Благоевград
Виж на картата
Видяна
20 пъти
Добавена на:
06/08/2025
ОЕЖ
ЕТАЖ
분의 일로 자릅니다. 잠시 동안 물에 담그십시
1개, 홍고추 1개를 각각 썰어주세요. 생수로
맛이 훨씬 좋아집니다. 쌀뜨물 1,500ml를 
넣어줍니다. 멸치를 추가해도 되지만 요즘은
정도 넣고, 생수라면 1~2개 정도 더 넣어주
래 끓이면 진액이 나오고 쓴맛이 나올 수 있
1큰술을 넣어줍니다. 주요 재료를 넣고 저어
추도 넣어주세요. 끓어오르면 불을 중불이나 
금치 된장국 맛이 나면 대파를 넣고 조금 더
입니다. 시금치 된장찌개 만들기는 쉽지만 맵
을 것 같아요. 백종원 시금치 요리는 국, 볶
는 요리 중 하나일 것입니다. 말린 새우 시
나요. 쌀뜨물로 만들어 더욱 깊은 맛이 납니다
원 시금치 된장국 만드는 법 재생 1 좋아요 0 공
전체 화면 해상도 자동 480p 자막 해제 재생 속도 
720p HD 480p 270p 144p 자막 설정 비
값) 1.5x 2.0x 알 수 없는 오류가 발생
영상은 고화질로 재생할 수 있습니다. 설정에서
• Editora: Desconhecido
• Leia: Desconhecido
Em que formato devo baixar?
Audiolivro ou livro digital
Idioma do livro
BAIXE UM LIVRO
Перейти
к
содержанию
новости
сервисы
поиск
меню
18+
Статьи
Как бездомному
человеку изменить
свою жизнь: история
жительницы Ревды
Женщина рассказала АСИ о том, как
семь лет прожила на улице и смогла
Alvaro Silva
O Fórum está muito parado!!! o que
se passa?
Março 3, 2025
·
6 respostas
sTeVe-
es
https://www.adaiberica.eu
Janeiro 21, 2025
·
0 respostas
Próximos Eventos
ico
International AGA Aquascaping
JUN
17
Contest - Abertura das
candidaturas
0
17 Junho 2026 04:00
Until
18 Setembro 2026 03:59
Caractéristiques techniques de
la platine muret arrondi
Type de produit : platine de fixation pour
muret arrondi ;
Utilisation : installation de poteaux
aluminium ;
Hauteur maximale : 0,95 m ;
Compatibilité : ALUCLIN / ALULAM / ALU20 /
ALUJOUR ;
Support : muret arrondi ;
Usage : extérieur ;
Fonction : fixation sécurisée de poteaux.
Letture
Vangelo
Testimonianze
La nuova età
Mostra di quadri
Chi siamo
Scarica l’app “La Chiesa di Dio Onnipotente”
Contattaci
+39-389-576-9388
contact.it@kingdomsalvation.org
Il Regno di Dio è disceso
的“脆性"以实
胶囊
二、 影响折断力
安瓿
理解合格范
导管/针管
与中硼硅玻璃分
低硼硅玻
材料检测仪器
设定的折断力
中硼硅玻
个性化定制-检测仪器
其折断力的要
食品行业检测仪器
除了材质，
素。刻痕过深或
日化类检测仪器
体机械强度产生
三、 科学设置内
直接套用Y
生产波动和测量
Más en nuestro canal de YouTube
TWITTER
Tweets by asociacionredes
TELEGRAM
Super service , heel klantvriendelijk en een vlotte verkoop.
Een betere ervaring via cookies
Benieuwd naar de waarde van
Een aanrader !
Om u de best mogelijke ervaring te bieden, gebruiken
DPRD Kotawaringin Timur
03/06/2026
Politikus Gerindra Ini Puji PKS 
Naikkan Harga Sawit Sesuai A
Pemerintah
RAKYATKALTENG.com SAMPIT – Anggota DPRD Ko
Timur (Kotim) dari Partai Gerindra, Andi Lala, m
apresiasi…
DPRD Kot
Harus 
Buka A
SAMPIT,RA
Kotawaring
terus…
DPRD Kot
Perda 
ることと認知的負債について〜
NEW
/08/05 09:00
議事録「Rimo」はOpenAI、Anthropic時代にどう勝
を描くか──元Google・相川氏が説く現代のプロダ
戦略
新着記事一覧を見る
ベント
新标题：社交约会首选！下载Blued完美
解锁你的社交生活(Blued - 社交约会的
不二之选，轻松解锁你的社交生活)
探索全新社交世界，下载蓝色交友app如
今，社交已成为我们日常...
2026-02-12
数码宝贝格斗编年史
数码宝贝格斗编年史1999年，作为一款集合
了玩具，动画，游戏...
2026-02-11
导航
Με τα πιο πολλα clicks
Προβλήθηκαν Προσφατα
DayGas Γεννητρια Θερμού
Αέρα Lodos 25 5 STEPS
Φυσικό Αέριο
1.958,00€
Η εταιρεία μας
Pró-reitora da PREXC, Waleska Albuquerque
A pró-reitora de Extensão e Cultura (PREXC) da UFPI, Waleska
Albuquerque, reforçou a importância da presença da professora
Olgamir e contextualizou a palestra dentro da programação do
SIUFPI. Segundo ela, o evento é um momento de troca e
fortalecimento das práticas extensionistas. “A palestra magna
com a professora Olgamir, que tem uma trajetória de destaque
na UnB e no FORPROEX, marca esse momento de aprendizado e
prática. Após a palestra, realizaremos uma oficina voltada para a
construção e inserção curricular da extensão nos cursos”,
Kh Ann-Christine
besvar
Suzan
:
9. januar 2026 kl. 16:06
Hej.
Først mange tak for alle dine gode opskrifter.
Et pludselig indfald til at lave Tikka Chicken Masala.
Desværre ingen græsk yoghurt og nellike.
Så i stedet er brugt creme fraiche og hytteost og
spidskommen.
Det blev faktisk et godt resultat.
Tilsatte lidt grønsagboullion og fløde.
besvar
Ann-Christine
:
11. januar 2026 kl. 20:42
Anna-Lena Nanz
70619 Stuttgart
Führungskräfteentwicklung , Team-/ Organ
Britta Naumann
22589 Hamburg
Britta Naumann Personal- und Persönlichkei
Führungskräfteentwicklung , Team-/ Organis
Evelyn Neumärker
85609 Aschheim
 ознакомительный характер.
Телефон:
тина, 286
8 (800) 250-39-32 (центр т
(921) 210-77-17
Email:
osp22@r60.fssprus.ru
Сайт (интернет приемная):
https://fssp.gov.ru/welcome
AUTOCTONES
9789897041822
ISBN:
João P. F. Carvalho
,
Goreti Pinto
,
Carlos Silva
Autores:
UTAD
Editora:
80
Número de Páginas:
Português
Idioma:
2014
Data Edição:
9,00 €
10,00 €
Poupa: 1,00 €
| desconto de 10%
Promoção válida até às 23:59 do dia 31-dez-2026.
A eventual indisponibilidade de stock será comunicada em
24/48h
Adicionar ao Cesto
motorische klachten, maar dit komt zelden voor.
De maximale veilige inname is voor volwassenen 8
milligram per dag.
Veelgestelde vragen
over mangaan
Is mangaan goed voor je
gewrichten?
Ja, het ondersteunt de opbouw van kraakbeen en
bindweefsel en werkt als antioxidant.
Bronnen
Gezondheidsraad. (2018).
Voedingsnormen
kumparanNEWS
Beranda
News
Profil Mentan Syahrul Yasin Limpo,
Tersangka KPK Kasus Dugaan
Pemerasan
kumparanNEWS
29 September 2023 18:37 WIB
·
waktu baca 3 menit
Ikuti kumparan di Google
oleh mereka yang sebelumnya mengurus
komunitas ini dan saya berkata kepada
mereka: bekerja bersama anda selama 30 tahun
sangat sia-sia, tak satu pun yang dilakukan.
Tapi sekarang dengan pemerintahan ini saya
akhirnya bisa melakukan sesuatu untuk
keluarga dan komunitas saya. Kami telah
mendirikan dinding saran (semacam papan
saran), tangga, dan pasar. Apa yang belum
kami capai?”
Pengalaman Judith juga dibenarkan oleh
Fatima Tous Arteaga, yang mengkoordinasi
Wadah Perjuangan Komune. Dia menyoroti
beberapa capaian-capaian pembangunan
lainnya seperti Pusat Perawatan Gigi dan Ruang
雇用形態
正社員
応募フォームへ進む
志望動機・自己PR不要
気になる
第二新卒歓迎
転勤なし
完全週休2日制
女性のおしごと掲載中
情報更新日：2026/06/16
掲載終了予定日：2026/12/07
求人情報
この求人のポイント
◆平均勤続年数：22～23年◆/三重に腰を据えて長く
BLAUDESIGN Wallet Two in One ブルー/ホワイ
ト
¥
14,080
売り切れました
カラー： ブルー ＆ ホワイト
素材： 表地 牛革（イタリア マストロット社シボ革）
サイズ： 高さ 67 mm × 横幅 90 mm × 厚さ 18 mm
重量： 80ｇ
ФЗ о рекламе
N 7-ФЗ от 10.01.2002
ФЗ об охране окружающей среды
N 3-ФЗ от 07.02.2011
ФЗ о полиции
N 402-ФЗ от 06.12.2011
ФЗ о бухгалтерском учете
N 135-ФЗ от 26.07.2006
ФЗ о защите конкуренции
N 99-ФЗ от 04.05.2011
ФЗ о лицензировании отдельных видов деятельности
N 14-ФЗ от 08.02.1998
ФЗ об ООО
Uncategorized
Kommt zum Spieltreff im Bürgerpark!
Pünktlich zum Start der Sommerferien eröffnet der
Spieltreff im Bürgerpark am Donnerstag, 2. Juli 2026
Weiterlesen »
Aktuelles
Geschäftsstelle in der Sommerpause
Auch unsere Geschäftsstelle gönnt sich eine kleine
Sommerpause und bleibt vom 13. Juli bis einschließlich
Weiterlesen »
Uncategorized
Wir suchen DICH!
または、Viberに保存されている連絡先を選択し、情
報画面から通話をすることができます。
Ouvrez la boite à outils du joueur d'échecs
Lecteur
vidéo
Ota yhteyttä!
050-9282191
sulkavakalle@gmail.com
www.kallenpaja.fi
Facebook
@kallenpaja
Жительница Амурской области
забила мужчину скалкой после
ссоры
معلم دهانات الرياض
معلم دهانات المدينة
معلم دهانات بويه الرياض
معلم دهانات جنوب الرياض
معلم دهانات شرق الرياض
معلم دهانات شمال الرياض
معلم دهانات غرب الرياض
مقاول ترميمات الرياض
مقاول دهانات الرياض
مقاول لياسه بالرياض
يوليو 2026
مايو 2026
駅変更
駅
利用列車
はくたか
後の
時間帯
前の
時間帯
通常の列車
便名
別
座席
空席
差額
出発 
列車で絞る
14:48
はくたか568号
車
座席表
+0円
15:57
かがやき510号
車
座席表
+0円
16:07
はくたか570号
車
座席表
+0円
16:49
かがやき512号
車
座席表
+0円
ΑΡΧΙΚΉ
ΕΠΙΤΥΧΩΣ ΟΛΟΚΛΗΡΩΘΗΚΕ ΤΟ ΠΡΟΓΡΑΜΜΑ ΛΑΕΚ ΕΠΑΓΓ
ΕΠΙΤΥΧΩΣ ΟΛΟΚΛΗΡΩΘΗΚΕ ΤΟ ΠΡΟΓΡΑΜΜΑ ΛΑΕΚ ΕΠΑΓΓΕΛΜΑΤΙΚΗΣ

__________________________________________________

◆ **What is expected**:
Starting at the line with "mereka: bekerja bersama anda selama 30 tahun" and ending at the line with "معلم دهانات الرياض", print each line of the listing above exactly, with no other lines.

◆ **Exercise result**:
mereka: bekerja bersama anda selama 30 tahun
sangat sia-sia, tak satu pun yang dilakukan.
Tapi sekarang dengan pemerintahan ini saya
akhirnya bisa melakukan sesuatu untuk
keluarga dan komunitas saya. Kami telah
mendirikan dinding saran (semacam papan
saran), tangga, dan pasar. Apa yang belum
kami capai?”
Pengalaman Judith juga dibenarkan oleh
Fatima Tous Arteaga, yang mengkoordinasi
Wadah Perjuangan Komune. Dia menyoroti
beberapa capaian-capaian pembangunan
lainnya seperti Pusat Perawatan Gigi dan Ruang
雇用形態
正社員
応募フォームへ進む
志望動機・自己PR不要
気になる
第二新卒歓迎
転勤なし
完全週休2日制
女性のおしごと掲載中
情報更新日：2026/06/16
掲載終了予定日：2026/12/07
求人情報
この求人のポイント
◆平均勤続年数：22～23年◆/三重に腰を据えて長く
BLAUDESIGN Wallet Two in One ブルー/ホワイ
ト
¥
14,080
売り切れました
カラー： ブルー ＆ ホワイト
素材： 表地 牛革（イタリア マストロット社シボ革）
サイズ： 高さ 67 mm × 横幅 90 mm × 厚さ 18 mm
重量： 80ｇ
ФЗ о рекламе
N 7-ФЗ от 10.01.2002
ФЗ об охране окружающей среды
N 3-ФЗ от 07.02.2011
ФЗ о полиции
N 402-ФЗ от 06.12.2011
ФЗ о бухгалтерском учете
N 135-ФЗ от 26.07.2006
ФЗ о защите конкуренции
N 99-ФЗ от 04.05.2011
ФЗ о лицензировании отдельных видов деятельности
N 14-ФЗ от 08.02.1998
ФЗ об ООО
Uncategorized
Kommt zum Spieltreff im Bürgerpark!
Pünktlich zum Start der Sommerferien eröffnet der
Spieltreff im Bürgerpark am Donnerstag, 2. Juli 2026
Weiterlesen »
Aktuelles
Geschäftsstelle in der Sommerpause
Auch unsere Geschäftsstelle gönnt sich eine kleine
Sommerpause und bleibt vom 13. Juli bis einschließlich
Weiterlesen »
Uncategorized
Wir suchen DICH!
または、Viberに保存されている連絡先を選択し、情
報画面から通話をすることができます。
Ouvrez la boite à outils du joueur d'échecs
Lecteur
vidéo
Ota yhteyttä!
050-9282191
sulkavakalle@gmail.com
www.kallenpaja.fi
Facebook
@kallenpaja
Жительница Амурской области
забила мужчину скалкой после
ссоры
معلم دهانات الرياض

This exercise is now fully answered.